Synthesis Agent detects gaps in sense coverage between WordNet and FrameNet, flags contradictions in usage frequencies; Writing Agent uses latexEditText for dictionary entry drafts, latexSyncCitations for Miller (1995), and latexCompile for publication-ready reports with exportMermaid for collocation graphs.

Use Cases

"Analyze frequency distributions in Coxhead's Academic Word List corpus data"

Research Agent → searchPapers('Coxhead 2000') → Analysis Agent → runPythonAnalysis(pandas frequency plot from extracted data) → matplotlib visualization of word ranges.
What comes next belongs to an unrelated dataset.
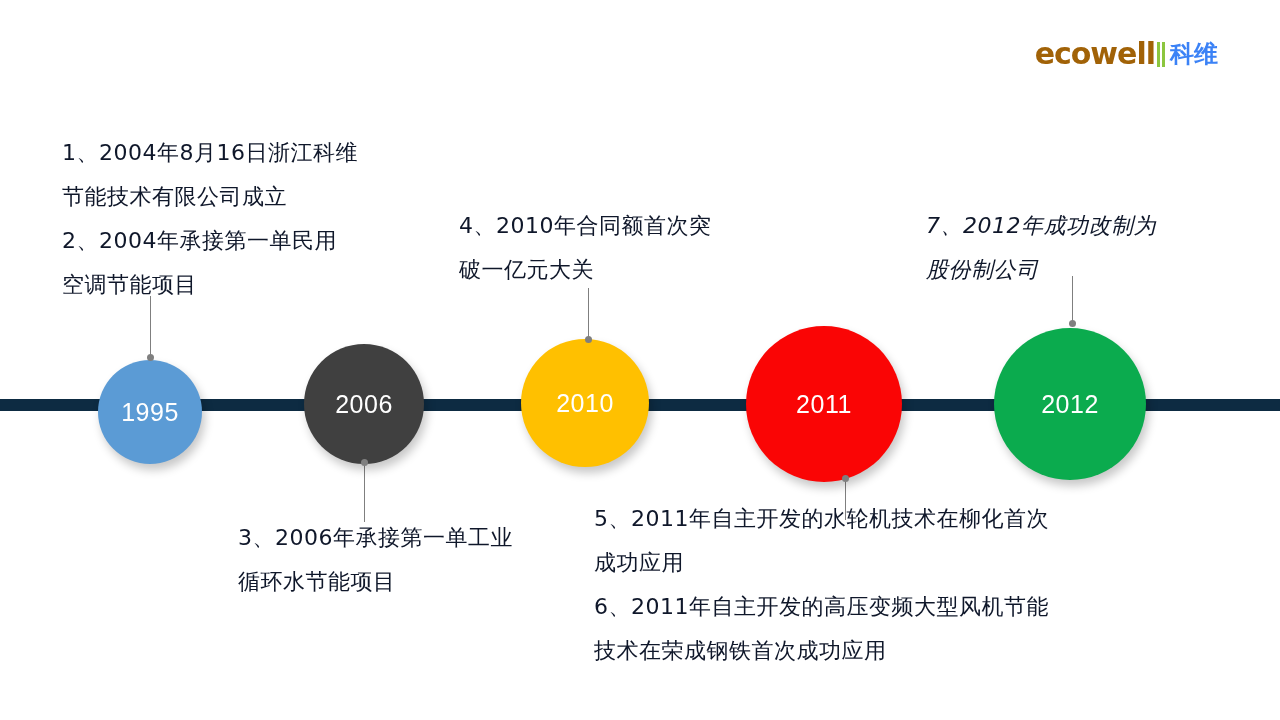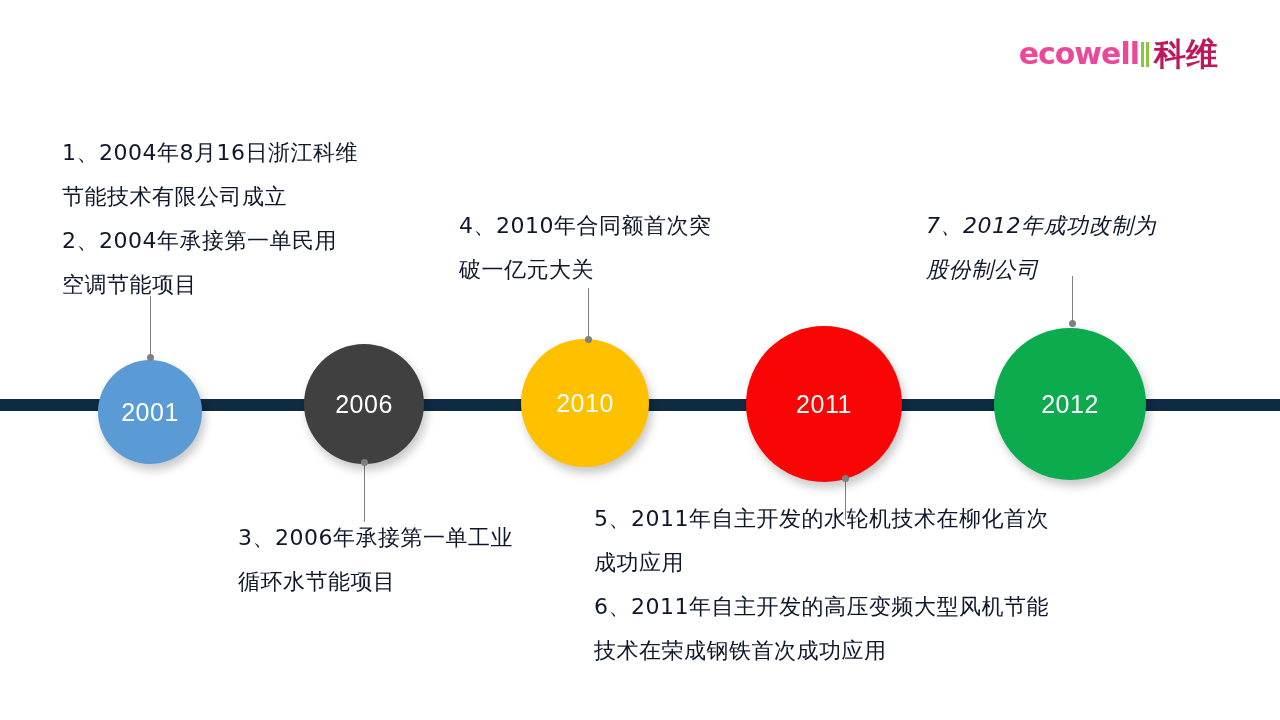"ecowell" .logo-word { color: #ec4899 -> #a16207 }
"Draft LaTeX entry for 'frame' using FrameNet corpus examples"

Research Agent → readPaperContent(Baker et al. 1998) → Synthesis Agent → gap detection → Writing Agent → latexEditText + latexSyncCitations + latexCompile → camera-ready dictionary section.

"Find code for Sketch Engine-like collocation tools from papers"

Research Agent → paperExtractUrls(Kilgarriff et al. 2014) → Code Discovery → paperFindGithubRepo → githubRepoInspect → working collocation extractor scripts.

Automated Workflows

Deep Research workflow scans 50+ papers like Miller (1995) and Kilgarriff (2014) for systematic review of corpus tools, producing structured corpus lexicography report. DeepScan applies 7-step analysis with CoVe checkpoints to verify Sketch Engine claims against Biber et al. (2000). Theorizer generates hypotheses on semantic change from Traugott & Dasher (2001) corpus patterns.

Try Doxa for Corpus-Based Lexicography Research

Frequently Asked Questions

What defines Corpus-Based Lexicography?

It applies empirical corpus analysis to dictionary making, replacing intuition with data on usage, frequency, and collocations (Tognini-Bonelli, 2001).

What are key methods?

Methods include frequency analysis (Coxhead, 2000), collocation extraction via Sketch Engine (Kilgarriff et al., 2014), and frame semantics from corpora (Baker et al., 1998).

What are key papers?

Foundational: WordNet (Miller, 1995, 13,914 citations), FrameNet (Baker et al., 1998, 2,556 citations); Recent: Sketch Engine (Kilgarriff et al., 2014, 1,936 citations).

What are open problems?

Challenges persist in rare sense detection and cross-corpus comparability, as corpora bias toward frequent usages (Balota et al., 2007; Tognini-Bonelli, 2001).